I think the key for any curriculum alignment is for the needs of the students to be addressed in whatever way is most effective in the long run. Not just for students to pass a test.

Post 5

@TreeMan - I think you began to touch on an interesting point that educators at the grade school and secondary school level are not evaluated as much on overall knowledge of their students anymore. As long as the kids are passing the standardized tests, there is really no incentive for them to teach anything outside of that material.

It is basic economics, really. If the teachers get raises based on their students' success on the tests, they are going to put all of their effort into making sure that happens. Fortunately, there are some teachers who understand the importance of a well-rounded education and go above and beyond what is necessary for the standardized tests, but from my observations, those are becoming more and more rare.

Post 4

@ddljohn - I believe that is generally the case. I'm not an expert in education, but I have read a lot of material about how the No Child Left Behind laws have hurt a lot of programs and undermined the way children are taught.

I know in my state, the state education board created what were called learned objectives for every subject in every grade. Those objectives were then approved by the legislature, and it was the teachers' responsibilities to make sure the children were taught those things every year. There was really no magic to the system. The things that were taught weren't out of the ordinary, they were just what was expected at that grade.

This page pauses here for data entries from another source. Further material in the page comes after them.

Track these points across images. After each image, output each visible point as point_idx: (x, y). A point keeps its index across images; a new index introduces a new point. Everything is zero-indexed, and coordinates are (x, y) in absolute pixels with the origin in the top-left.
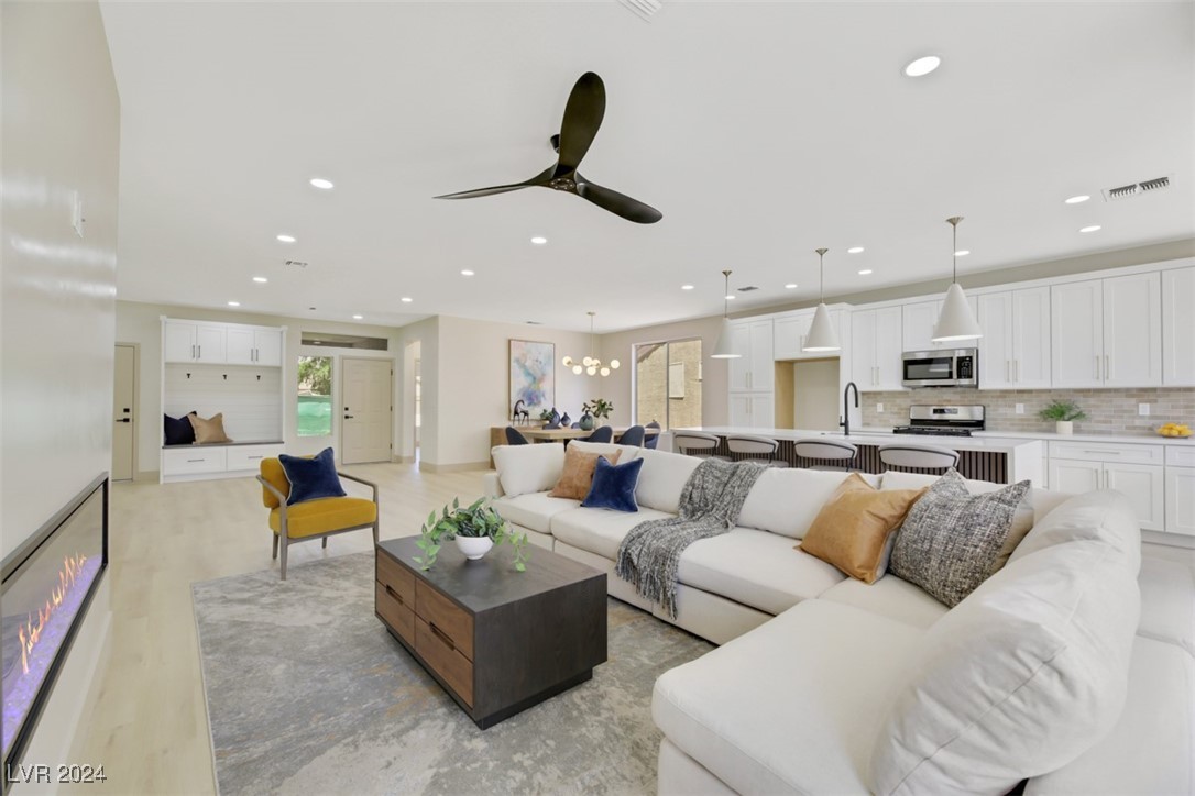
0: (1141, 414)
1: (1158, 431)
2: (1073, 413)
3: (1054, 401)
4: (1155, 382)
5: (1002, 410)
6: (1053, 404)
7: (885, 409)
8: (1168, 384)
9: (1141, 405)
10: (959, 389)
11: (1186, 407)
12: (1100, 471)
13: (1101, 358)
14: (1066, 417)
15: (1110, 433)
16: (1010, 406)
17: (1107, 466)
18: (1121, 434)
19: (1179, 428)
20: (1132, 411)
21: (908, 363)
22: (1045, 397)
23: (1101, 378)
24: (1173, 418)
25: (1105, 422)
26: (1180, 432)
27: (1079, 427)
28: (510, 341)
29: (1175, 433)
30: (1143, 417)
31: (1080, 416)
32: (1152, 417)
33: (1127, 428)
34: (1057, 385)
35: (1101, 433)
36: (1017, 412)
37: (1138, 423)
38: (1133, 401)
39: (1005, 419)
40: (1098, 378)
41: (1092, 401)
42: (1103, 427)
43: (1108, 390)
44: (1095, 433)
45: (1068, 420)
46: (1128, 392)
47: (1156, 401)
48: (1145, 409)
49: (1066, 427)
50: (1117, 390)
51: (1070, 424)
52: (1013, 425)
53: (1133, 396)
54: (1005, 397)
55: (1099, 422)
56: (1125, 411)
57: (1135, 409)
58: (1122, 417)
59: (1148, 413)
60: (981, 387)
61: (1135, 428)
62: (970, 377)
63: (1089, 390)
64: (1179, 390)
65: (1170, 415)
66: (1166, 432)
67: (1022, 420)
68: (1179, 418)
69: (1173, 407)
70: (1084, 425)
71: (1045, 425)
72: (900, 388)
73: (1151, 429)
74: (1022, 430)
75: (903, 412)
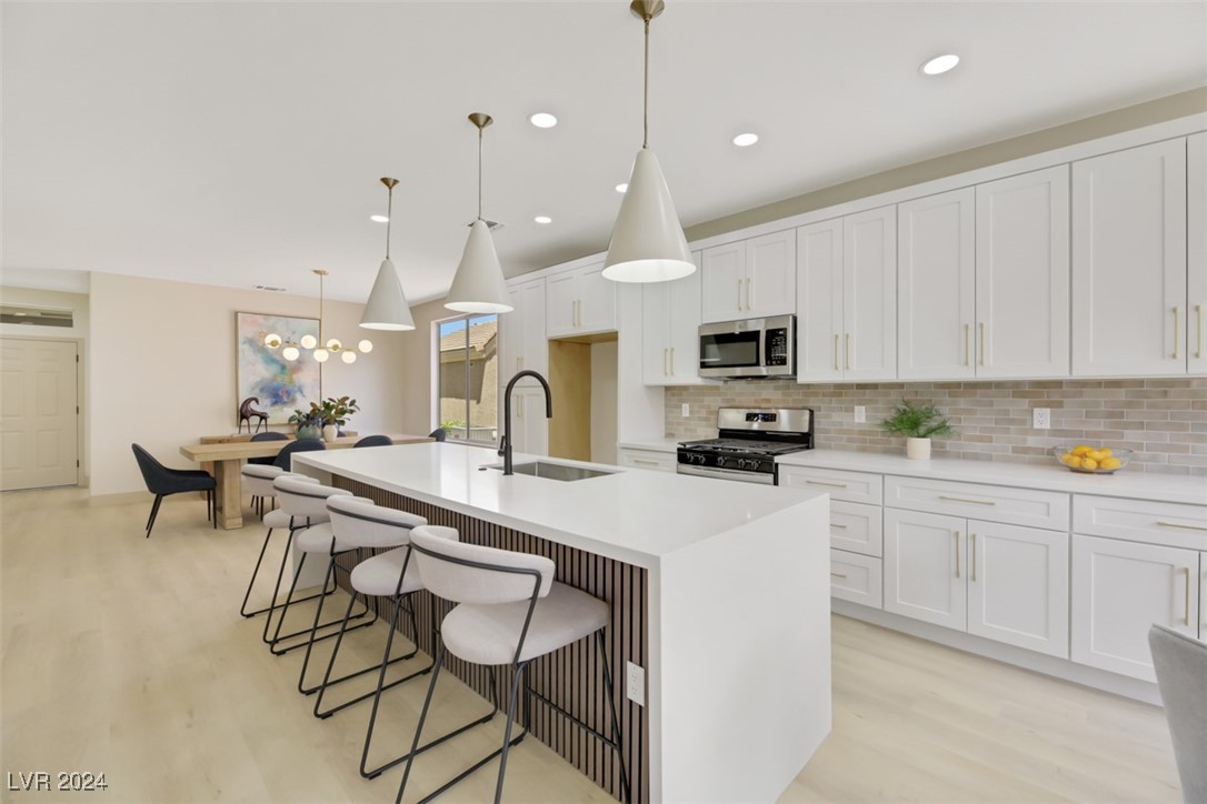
0: (1036, 426)
1: (1063, 458)
2: (934, 424)
3: (906, 403)
4: (1057, 371)
5: (836, 417)
6: (902, 407)
7: (691, 412)
8: (1080, 373)
9: (1036, 410)
10: (781, 383)
11: (1111, 415)
12: (962, 535)
13: (971, 327)
14: (922, 430)
15: (989, 458)
16: (847, 410)
17: (974, 527)
18: (1005, 460)
19: (1097, 455)
20: (1023, 422)
21: (705, 341)
22: (894, 395)
23: (971, 363)
24: (1088, 434)
25: (981, 439)
26: (1099, 463)
27: (943, 446)
28: (236, 313)
29: (1090, 464)
30: (1039, 432)
31: (942, 429)
32: (1055, 432)
33: (1015, 450)
34: (907, 376)
35: (975, 457)
36: (857, 420)
37: (1032, 441)
38: (1024, 404)
39: (840, 431)
40: (967, 363)
41: (963, 403)
42: (978, 447)
43: (987, 385)
44: (965, 457)
45: (924, 436)
46: (1017, 389)
47: (1060, 405)
48: (1043, 418)
49: (921, 446)
50: (999, 385)
51: (926, 442)
52: (850, 440)
53: (1023, 395)
54: (840, 395)
55: (971, 439)
56: (1012, 421)
57: (1028, 418)
58: (1007, 431)
59: (1047, 426)
60: (801, 379)
61: (1026, 450)
62: (783, 362)
63: (958, 385)
64: (1099, 384)
65: (1084, 428)
66: (1076, 462)
67: (862, 432)
68: (1097, 434)
69: (1088, 415)
70: (950, 444)
71: (894, 441)
72: (699, 381)
73: (1051, 452)
74: (863, 450)
75: (712, 417)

Since No Child Left Behind went into effect, teachers and schools are judged on standardized test scores over general learning.

Post 3

Before the "No Child Left Behind" federal initiative was started, I believe there were standards determined at the local and state level for public school curricula. School boards, along with individual schools and teachers would contribute and decide on the curricula together.

I think after No Child Left Behind, things have changed. Aren't the public school curricula now decided on by lawmakers? I know that the federal government has placed very strict requirements as to what can be and cannot be in the curricula now. So school boards have no choice but to follow.

Post 2

@ysmina-- When it comes to higher education curricula, it's not possible to make generalizations. Because it really depends on the University, the program and what the principles and aims of the institution are.

There are state and national standards that academic institutions have to aspire to. Aside from that, the curriculum depends on what the program aims to achieve, what kind of knowledge it wants to get across to its students.

Universities definitely keep in mind how this knowledge will be used by their students after graduation in their specific job fields. In some cases, they also seek opinions of students. Especially if a curriculum is being renewed and if there are courses that are not applicable or

as beneficial as they used to be.

I'm a master's student and my program director took advice from all graduate students in my program about a particular course which was consequently removed from the curriculum. So that definitely happens but maybe more often in smaller programs with a fewer number students. My program is quite small.

Post 1

Why doesn't higher education administrators and coordinators seek the views of students when deciding on curriculum? And to what extent are the skills that will be required in that career field considered?

I don't know too much about curriculum alignment despite having gone to college. During college, it felt to me that the curriculum was decided on based on two factors. One was the provost required courses which had become the norm for this area of study in all educational institutions. The other seemed to be based on the interests of the Professors and the expertise which they had. After all, in order to add a new course to a curriculum, you have to make sure there is someone there to teach it.

Do you think that this is the right way to go about curriculum alignment? What about the interests of students and the skills and expertise they need for their careers?